In partnership with HPR, Wells Fargo is upgrading its trading platform in the latest enhancement to its prime services business.

Wells Fargo has partnered with FinTech firm HPR to provide a new-look electronic trading platform for quantitative hedge funds clients.

The partnership will see the bank’s quantitative prime services division adopt HPR’s Unimus platform, which will include the use of its ultra-low latency direct market access (DMA) and pre-trade risk management solutions, to provide Wells Fargo’s hedge fund clients with custom trading solutions.

“HPR’s scale service architecture provides the flexibility to access solutions across the latency spectrum,” said Anthony Amicangioli, founder and CEO, HPR. “Wells Fargo understands the future of electronic trading and we are excited to partner with them to provide highly differentiated services on our unified Platform-as-a-Service (PaaS) architecture.”

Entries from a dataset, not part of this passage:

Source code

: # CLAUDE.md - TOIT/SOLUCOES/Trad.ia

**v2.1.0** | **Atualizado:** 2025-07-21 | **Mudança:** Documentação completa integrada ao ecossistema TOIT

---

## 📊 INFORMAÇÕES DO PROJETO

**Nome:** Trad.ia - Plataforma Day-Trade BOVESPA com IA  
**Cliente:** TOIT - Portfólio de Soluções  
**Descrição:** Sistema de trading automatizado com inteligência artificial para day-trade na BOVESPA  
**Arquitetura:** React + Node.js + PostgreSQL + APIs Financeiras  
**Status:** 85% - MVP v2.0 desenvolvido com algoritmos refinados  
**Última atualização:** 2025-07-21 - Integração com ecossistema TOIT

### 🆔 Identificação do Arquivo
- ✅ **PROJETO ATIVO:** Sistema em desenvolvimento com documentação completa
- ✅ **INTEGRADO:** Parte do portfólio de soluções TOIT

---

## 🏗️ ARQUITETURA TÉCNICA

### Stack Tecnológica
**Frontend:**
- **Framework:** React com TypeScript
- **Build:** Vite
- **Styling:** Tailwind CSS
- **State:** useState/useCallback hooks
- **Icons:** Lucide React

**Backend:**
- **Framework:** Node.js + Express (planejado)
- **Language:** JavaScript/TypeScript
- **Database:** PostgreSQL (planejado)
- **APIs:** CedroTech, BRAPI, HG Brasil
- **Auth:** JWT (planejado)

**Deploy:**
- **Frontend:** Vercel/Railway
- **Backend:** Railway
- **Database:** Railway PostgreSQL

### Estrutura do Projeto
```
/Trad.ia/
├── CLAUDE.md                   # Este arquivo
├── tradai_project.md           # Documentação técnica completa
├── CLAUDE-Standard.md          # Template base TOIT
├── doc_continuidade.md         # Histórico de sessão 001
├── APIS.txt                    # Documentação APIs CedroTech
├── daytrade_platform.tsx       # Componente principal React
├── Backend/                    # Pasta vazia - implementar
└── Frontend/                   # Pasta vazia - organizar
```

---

The new trading platform is the latest enhancement Wells Fargo has made to its prime brokerage division, such as the roll out of new capabilities to its agency outsourced trading desk, following its launch in June last year.

“Through our collaborative partnership with HPR, our clients will have the opportunity to deploy market-aware network hardware, advanced data delivery systems, latency management solutions and trade surveillance platforms,” said John Leone, managing director and head of quantitative strategy at Wells Fargo Corporate and Investment Banking.

“HPR is the gold standard in risk gateways and at-trade risk management, and we’re pleased that HPR will soon launch an additional suite of products which will raise all components of the trading stack.”

UBS has offered HPR’s technology through its quantitative prime brokerage since 2013, and has become a core component to the Swiss bank’s quant solutions strategy.

Over the past few years, prime brokers have been able to grow their business by concentrating on the burgeoning quantitative hedge fund sector, of which the largest and most diverse prime brokerage have been able to succeed. 

Quant hedge funds, such as the likes of AQR Capital, D.E. Shaw, Renaissance Technologies and Two Sigma, rely on algorithms and automated trading solutions, in addition to artificial intelligence and machine learning, for their investment strategies.

However, quant hedge funds have been among some of the hardest hit by the volatility caused by the COVID-19 pandemic. According to research from Refinitiv, 72% of quant investors were hurt by the pandemic, as machine-learning models and algorithms based on historical data suffered as linkages broke down and the complexity of their inputs increased significantly.